Luchino Visconti's "White Nights" is a well made film, yet its overstretched impression reveals that it is based on Fyodor Dostoyevsky's eponymous short story and that it would have been better as a short film: while the transition to Natalia's home a year ago is effective, as a flashback it drags on for too long, whereas while the long dance sequence is deliciously comical, even it is overlong. The virtues of the film are various contemplations about loneliness and one scene near the end, in particular, is the essence that carries and justifies the whole film: when Natalia agrees to marry him, it starts to snow and Mario has his Annus mirabilis summed up in five minutes - for the first time in the entire film, he is overwhelmed with joy and it is clear the only thing missing in his life was just love when he shouts: "I thought this city was bleak and depressive. But all this time it was me! Now it seems bright and full of sparkle." This retroactively gives the events weight and emotional power, which comes to full expression in the end. The black and white cinematography is also remarkably crisp and crystal clear, giving dark streets at night a fine mood. While the storyline is kind of contrived and melodramatic at times - it is never clear why Natalia fell for the mystery man in the first place, nor why she would be waiting for him for a whole year when he did not provide any reason for his absence - the two main actors manage to minimize the flaws and strengthen the framework: Marcello Mastroianni is great and charismatic, though a little bit too attractive to convey a lonely man, whereas Maria Schell allegedly memorized all her lines phonetically since she did not speak Italian. Her performance is great, though he character is slightly indecisive.

Grade;++

Adventures of a Dentist

Pokhozhdyeniya zubnovo vracha; satire, Russia, 1965; D: Elem Klimov, S: Andrey Myagkov, Vera Vasilyeva, Alisa Freindlich

A young dentist, Chesnokov, moves to a small town and finds out he has a special talent: he can extract bad teeth from patients without pain, in only two seconds. He quickly rises to prominence, but other dentists see his talent as a threat to their own careers and thus arrange a commission to inspect him. During that visit, Chesnokov refuses to pull out a bad tooth from Masha because it is complicated, thus sending her to a specialized clinic. However, because of that delay, Masha misses her wedding by a day, and thus her engagement is ruined. Plagued by rumors spread by jealous dentists, Chesnokov loses his talent and thus quits the clinic in order to become a lecturer at a dentist university. When the students have to pull out a tooth in practise, his talent returns, and a girl student discovers she has the same talent as well.
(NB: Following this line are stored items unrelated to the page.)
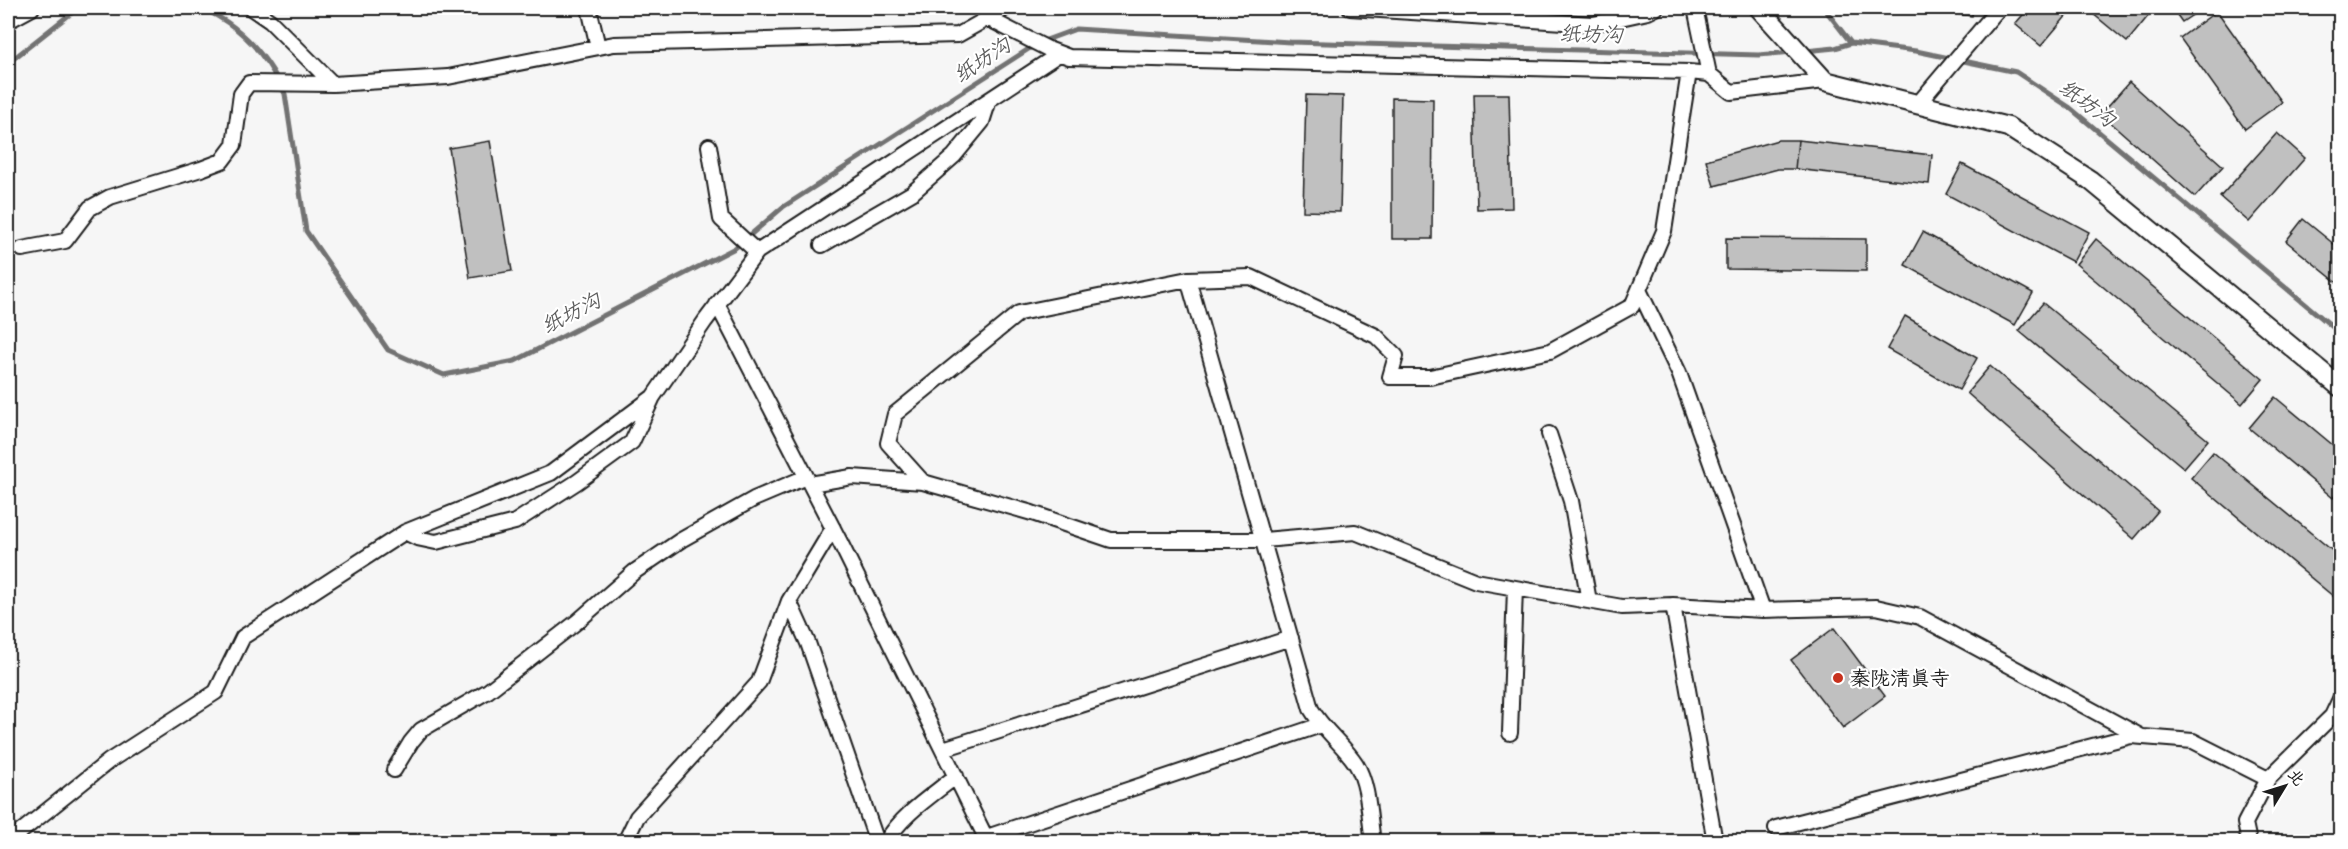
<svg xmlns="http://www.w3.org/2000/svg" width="2348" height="849" font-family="'Comic Neue','LXGW WenKai TC',sans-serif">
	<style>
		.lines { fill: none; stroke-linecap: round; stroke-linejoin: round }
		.stream { stroke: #727272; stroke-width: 5 }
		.building { fill: #c0c0c0; stroke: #1c1c1c; stroke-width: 1.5 }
		.minor-casing { stroke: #1c1c1c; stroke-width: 18 }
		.tertiary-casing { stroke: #1c1c1c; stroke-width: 22 }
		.minor { stroke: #fff; stroke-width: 14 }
		.tertiary { stroke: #fff; stroke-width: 18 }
		.poi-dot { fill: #c8321e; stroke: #fff; stroke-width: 2 }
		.labels { text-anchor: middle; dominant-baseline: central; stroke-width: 4.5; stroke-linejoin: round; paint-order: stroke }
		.poi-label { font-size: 20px; fill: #1c1c1c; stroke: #fff; text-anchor: start }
		.water-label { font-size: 21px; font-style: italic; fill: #5d5d5d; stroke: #fff }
	</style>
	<rect width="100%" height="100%" fill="#f6f6f6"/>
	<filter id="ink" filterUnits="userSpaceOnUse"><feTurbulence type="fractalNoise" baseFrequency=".0167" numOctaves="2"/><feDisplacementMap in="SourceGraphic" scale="12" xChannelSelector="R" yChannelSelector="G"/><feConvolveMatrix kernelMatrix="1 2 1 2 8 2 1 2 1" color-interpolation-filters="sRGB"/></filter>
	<g filter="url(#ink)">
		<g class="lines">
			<path class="stream" d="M201,8C241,25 267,55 285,94L306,231L388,350L444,375L515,361L735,248L783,207L1038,43L1076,29L1290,42L1759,55L1793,52
				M1824,8L1851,43
				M1805,51L1835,48L1851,43L1916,51L2016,72L2069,107L2340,333
				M8,63L74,11L83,8"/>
		</g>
		<path class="building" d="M1904,8H1973L1972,16Z
			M2029,8H2062L2069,13L2041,46L2015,24Z
			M2086,8H2152L2154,9L2127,42Z
			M2172,8H2203L2182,22Z
			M2217,11L2282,102L2245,129L2180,38Z
			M2129,82L2223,166L2195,197L2101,114Z
			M1474,94H1509L1512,208L1477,209Z
			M1306,95L1343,96L1340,212L1303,211Z
			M1392,98L1433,99L1432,239H1392Z
			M2277,133L2305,158L2249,222L2220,197Z
			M1778,140H1798L1795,169H1778L1714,186L1706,160Z
			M1798,140L1932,155L1929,184L1795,169Z
			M490,141L512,271L470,278L449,148Z
			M1962,164L2089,232L2073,262L1946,194Z
			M2303,219L2340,249V285L2286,241Z
			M1923,232L2033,293L2015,325L1905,265Z
			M1726,238L1866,239V271L1726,269Z
			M2096,239L2263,379L2242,404L2076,264Z
			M2043,303L2208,440L2184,468L2019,331Z
			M1905,316L1977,358L1959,390L1887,349Z
			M1990,366L2158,511L2134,539L1967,393Z
			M2275,397L2340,451V489L2333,498L2249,428Z
			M2213,452L2340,557V602L2191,478Z
			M1834,628L1885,696L1843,728L1791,660Z"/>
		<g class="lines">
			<g class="minor-casing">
				<path id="minor" d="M251,8L270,21L333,84
					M589,8L598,47
					M1350,8L1593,24L1648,12L1656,8
					M1695,8L1709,74
					M987,18L1048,49L1069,57L1689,72L1709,74L1731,92L1825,81
					M8,21L32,8
					M1917,105L1999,8
					M709,146L721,219L757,252L1059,54
					M822,245L912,193L954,156L982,122L989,100
					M22,249L65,241L90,208L110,197L201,169L222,161L234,145L241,94L249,83L333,84L448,77L614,44L958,35L1006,8
					M1188,279L1251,277L1376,336L1396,356L1390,377H1430L1550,351L1632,306L1664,231L1689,72
					M1639,290L1679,373L1763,610
					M717,304L840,542L988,842
					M1549,434L1571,501L1589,601
					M923,482L888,443L895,414L1019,313L1188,279L1311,709C1324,731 1344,745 1356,764C1369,785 1369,817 1373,842
					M810,484L852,477L923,482L1032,513L1111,540H1264L1355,532L1476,581L1622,607L1673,605L1763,610L1876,607L1920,617L2140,736
					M405,532L417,538L436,542L515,522L577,482L632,442L652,399
					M789,601L808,643L877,842
					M1673,605L1715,842
					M1510,733L1515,588
					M943,749L1291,638
					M394,770L411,742L421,730L488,691L578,621L634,572L681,540L754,499L806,477
					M1776,828L2131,736L2193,741L2268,779
					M987,837L1321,725
					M8,842L109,761L216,692L243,637L405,532L551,473L653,397L705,321L757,252
					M625,842L637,817L759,682L789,601L833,528
					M886,842C902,814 933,795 956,776
					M2249,842L2245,823L2268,779L2332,716L2340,699"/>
			</g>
			<g class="tertiary-casing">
				<path id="tertiary" d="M1759,8L1825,81L2008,127L2090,180L2340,387"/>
			</g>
			<use href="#minor" class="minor"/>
			<use href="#tertiary" class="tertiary"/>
		</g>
	</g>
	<circle class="poi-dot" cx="1838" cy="678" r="6"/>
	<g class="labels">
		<g class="poi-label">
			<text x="1850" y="678">秦陇清真寺</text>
		</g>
		<g class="water-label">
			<text transform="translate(1591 34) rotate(2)">纸坊沟</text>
			<text transform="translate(982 60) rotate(-33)">纸坊沟</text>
			<text transform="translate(2087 103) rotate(37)">纸坊沟</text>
			<text transform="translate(571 313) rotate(-27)">纸坊沟</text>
		</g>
	</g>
	<rect width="2348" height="849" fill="none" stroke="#fff" stroke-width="30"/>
	<rect x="15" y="15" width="2318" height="819" fill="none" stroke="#1c1c1c" stroke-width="2" filter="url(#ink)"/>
	<g transform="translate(2285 786) rotate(52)" stroke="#ffffff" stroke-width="4.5" paint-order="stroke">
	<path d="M0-4.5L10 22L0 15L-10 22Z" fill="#1c1c1c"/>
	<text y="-9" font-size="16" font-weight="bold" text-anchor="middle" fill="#1c1c1c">北</text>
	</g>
</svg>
Elem Klimov's 2nd feature length film, "Adventures of a Dentist" is a bitter satire about how a special talent in certain field can become a burden to an individual who is surrounded by crushing jealousy in a vain society: the synechdoche storyline about a dentist who has a talent of extracting teeth without pain mirrors not only the director's own trauma for having great talent in film making than other directors, or the Totalitarian Soviet society, but the global behavior as a whole. Faced with a town where each of his mistakes is exacerbated while all of his positive achievements are belittled, the hero thus quits his clinic and loses his talent. Klimov has a few moments where his stylistic side is once again demonstrated, mostly while breaking the 4th wall (a man, the narrator, sits at the dentist's chair and looks into the camera, saying: "I was Chesnokov's second patient!"; while Chesnokov and a girl are walking on the street, subtitles show up in the background that say how he accidentally ruined Masha's marriage when he sent her to a clinic on her wedding day; while walking in the middle of the road, Chesnokov and a girl embrace each other, while all the passerbys on the sidewalk, left and right, stop to look at them. And when he two stop hugging and continue walking, the passerbys continue walking as well), yet the movie somehow seems too schematic, stiff and its narrative underdeveloped, since it is not always clear why a certain character reacts the way he does, whereas the ending seems abrupt and not elaborated enough, which somewhat undermines the premise from coming to full expression.